• **Work instruction**: Counting every line in the entries below where the word "text" occurs, report how many there are. Give only that number.

[Dataset entries]
━━━━━━

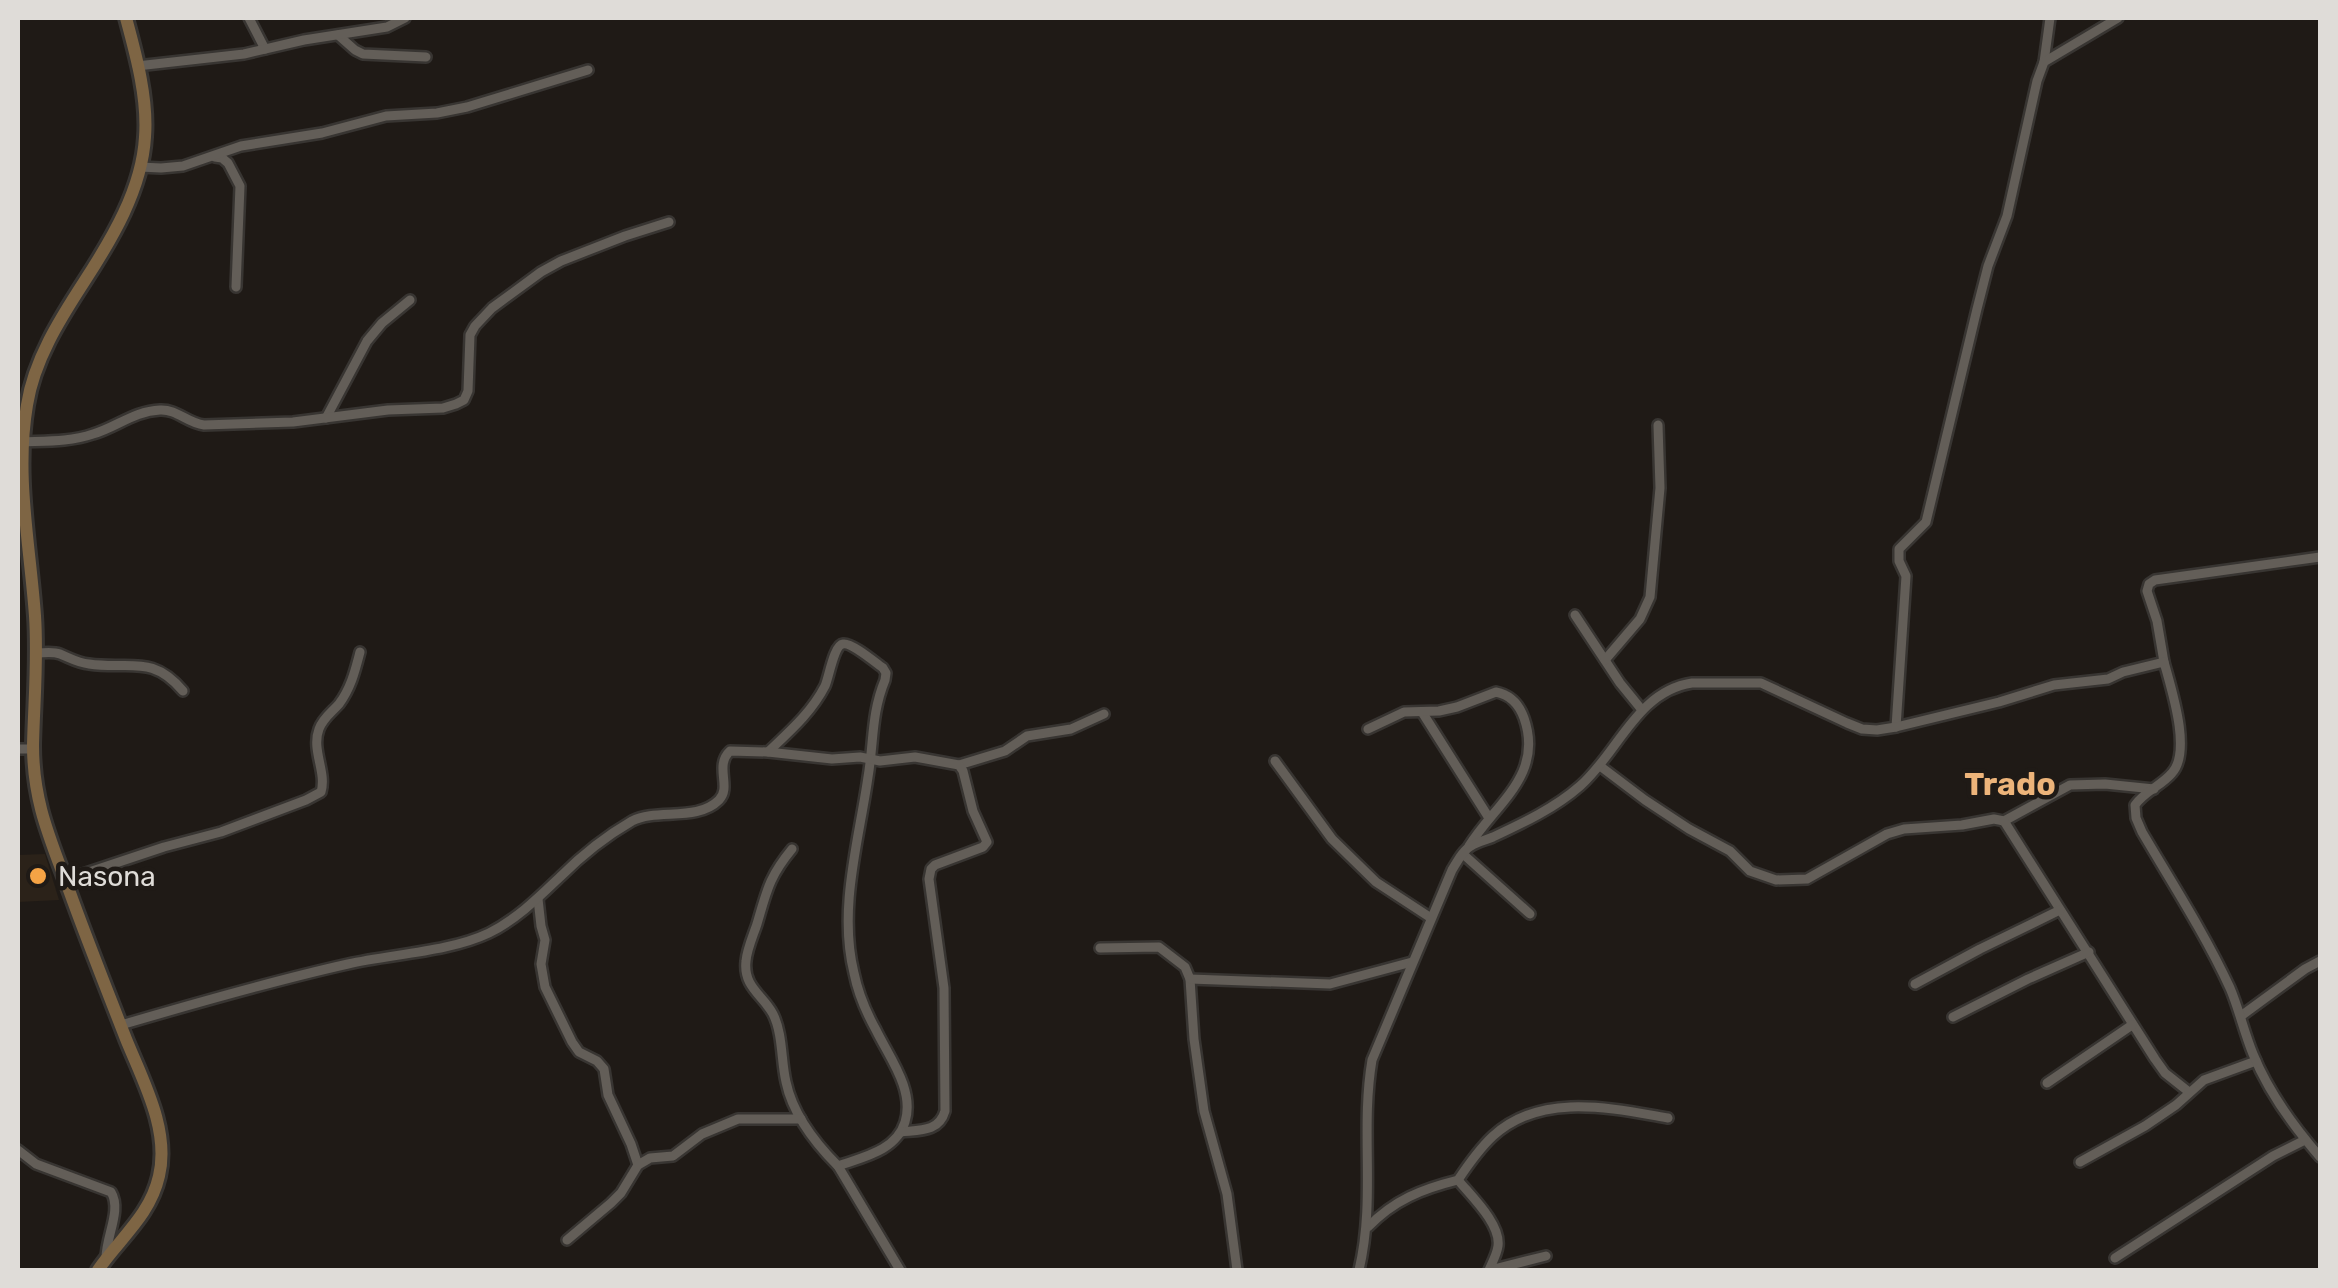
<svg xmlns="http://www.w3.org/2000/svg" width="2338" height="1288" viewBox="0 0 2338 1288" font-family="Rubik,sans-serif">
<style>
.built{fill:#2b2219}
.lines{fill:none;stroke-linecap:round;stroke-linejoin:round}
.street-casing{stroke:#383532;stroke-width:14}
.secondary-casing{stroke:#383532;stroke-width:18}
.street{stroke:#635e58;stroke-width:9}
.secondary{stroke:#7e6544;stroke-width:12}
.poi-dot{fill:#f5a345;stroke:#1f1a16;stroke-width:4}
.labels{text-anchor:middle;dominant-baseline:central;stroke-width:9;stroke-linejoin:round;paint-order:stroke}
.poi-label{font-size:28px;fill:#dfdcd8;stroke:#1f1a16;text-anchor:start}
.quarter-label{font-size:32px;font-weight:bold;fill:#edb47a;stroke:#1f1a16}
</style>
<rect width="100%" height="100%" fill="#1f1a16"/>
<!-- built -->
<path class="built" d="M45,854L59,900L18,902V855Z"/>
<g class="lines">
<defs>
<g id="street">
<path d="M249,18L265,49"/>
<path d="M338,35L355,50L363,54L426,57"/>
<path d="M2044,62L2050,18"/>
<path d="M137,66L244,54L304,40L387,27L405,18"/>
<path d="M215,157L222,158L228,163L240,186L236,287"/>
<path d="M140,167L161,168L183,166L241,146L322,133L386,116L437,113L467,107L588,70"/>
<path d="M326,418L367,341L382,323L410,300"/>
<path d="M22,442C46,441 70,442 93,434C117,427 134,411 160,410C177,409 187,423 204,425L293,422L388,410L443,408L456,404L464,400L468,391L470,335L475,326L492,308L541,272L561,261L625,236L669,222"/>
<path d="M1575,615L1620,683L1642,710"/>
<path d="M36,653C44,653 52,651 60,654C70,658 78,663 89,664C130,670 152,654 183,691"/>
<path d="M1605,660L1640,619L1650,597L1660,488L1658,425"/>
<path d="M2164,662L2157,621L2147,591L2149,584L2155,580L2320,557"/>
<path d="M1422,712L1489,818"/>
<path d="M1896,727L1906,576L1899,561V549L1926,522L1977,309L1988,266L2007,216L2037,81L2044,62L2118,18"/>
<path d="M1368,729L1404,712L1439,711L1457,707L1496,692C1511,695 1519,704 1524,718C1544,775 1496,803 1469,846"/>
<path d="M18,749H33"/>
<path d="M768,752C790,731 811,713 825,686C829,677 834,645 843,644C851,642 876,663 883,668L886,673L885,680C871,714 874,742 868,777C859,840 838,909 854,973C858,993 866,1012 876,1030C889,1057 915,1090 905,1122C896,1151 863,1157 838,1166"/>
<path d="M1275,761L1332,839L1376,882L1431,918"/>
<path d="M959,765L1005,751L1027,736L1071,729L1104,714"/>
<path d="M1600,766L1645,800L1689,829L1730,851L1750,871L1776,880L1807,879L1887,834L1904,829L1962,825L1994,819L2004,821L2070,785L2105,784L2154,789"/>
<path d="M2004,821L2155,1059L2165,1073L2189,1092"/>
<path d="M792,849C769,877 767,890 757,924C753,936 747,949 746,961C743,987 763,995 773,1014C783,1034 781,1061 786,1082C793,1115 815,1143 838,1166L900,1270"/>
<path d="M1463,854L1530,914"/>
<path d="M65,880L164,847L221,832L306,800L321,792C327,772 311,750 319,729C323,718 332,712 339,704C351,688 355,671 360,652"/>
<path d="M538,899L541,926L545,940L541,964L545,987L572,1042L579,1052L597,1061L604,1069L608,1095L631,1144L638,1165"/>
<path d="M1100,948L1159,947L1185,967L1190,979L1194,1039L1204,1111L1227,1194L1237,1270"/>
<path d="M1190,979L1330,984L1412,962"/>
<path d="M1915,984L1980,949L2060,910"/>
<path d="M2241,1016L2305,969L2320,961"/>
<path d="M1953,1017L2028,979L2089,952"/>
<path d="M121,1025C196,1003 272,981 348,964C392,954 449,952 489,933C517,919 538,898 560,877C581,856 606,836 632,821C657,808 697,822 719,800C732,787 714,766 730,751L768,752L832,759L860,757L880,761L915,757L959,765L963,771L973,811L987,842L983,847L935,865L931,869L929,879L944,988L945,1111C939,1132 920,1130 901,1132"/>
<path d="M2047,1083L2132,1025"/>
<path d="M18,1150L36,1164L111,1192C122,1210 106,1236 106,1258"/>
<path d="M2080,1162L2145,1126L2176,1105L2204,1080L2256,1061"/>
<path d="M1458,1180C1471,1196 1501,1224 1498,1246C1497,1254 1492,1263 1489,1270"/>
<path d="M1368,1227C1394,1200 1422,1189 1458,1180C1468,1165 1479,1149 1493,1136C1541,1092 1610,1108 1668,1118"/>
<path d="M567,1240L611,1203L621,1193L638,1165L650,1158L673,1156L702,1134L738,1119H801"/>
<path d="M2115,1258L2273,1156L2305,1140"/>
<path d="M1359,1270C1376,1198 1360,1131 1372,1060L1452,870C1457,862 1463,850 1471,846C1477,842 1486,840 1493,837C1523,823 1555,808 1580,786C1618,753 1637,691 1692,683H1761L1847,723L1862,729L1877,730L1896,727L1999,702L2054,685L2108,679L2123,672L2164,662C2171,688 2192,751 2172,773C2161,786 2145,791 2135,805L2136,818L2142,832C2172,883 2205,934 2230,988C2239,1009 2244,1032 2253,1054C2268,1091 2294,1127 2320,1157"/>
<path d="M1490,1270L1546,1256"/>
</g>
<path id="secondary" d="M98,1270C119,1239 150,1216 159,1176C170,1130 143,1081 126,1039C107,990 87,940 69,890C50,838 33,802 33,745C34,702 38,659 35,616C30,545 15,476 27,405C34,360 60,319 84,282C112,239 142,189 145,137C148,98 136,55 126,18"/>
</defs>
<!-- street casing -->
<use href="#street" class="street-casing"/>
<!-- secondary casing -->
<use href="#secondary" class="secondary-casing"/>
<!-- street -->
<use href="#street" class="street"/>
<!-- secondary -->
<use href="#secondary" class="secondary"/>
</g>
<!-- markers -->
<circle class="poi-dot" cx="38" cy="876" r="10"/>
<g class="labels">
<!-- poi labels -->
<g class="poi-label">
<text x="58" y="876">Nasona</text>
</g>
<!-- quarter labels -->
<g class="quarter-label">
<text x="2010" y="784">Trado</text>
</g>
</g>
<!-- border -->
<rect width="2338" height="1288" fill="none" stroke="#dfdcd8" stroke-width="40"/>
</svg>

━━━━━━

• **Output for this task**: 4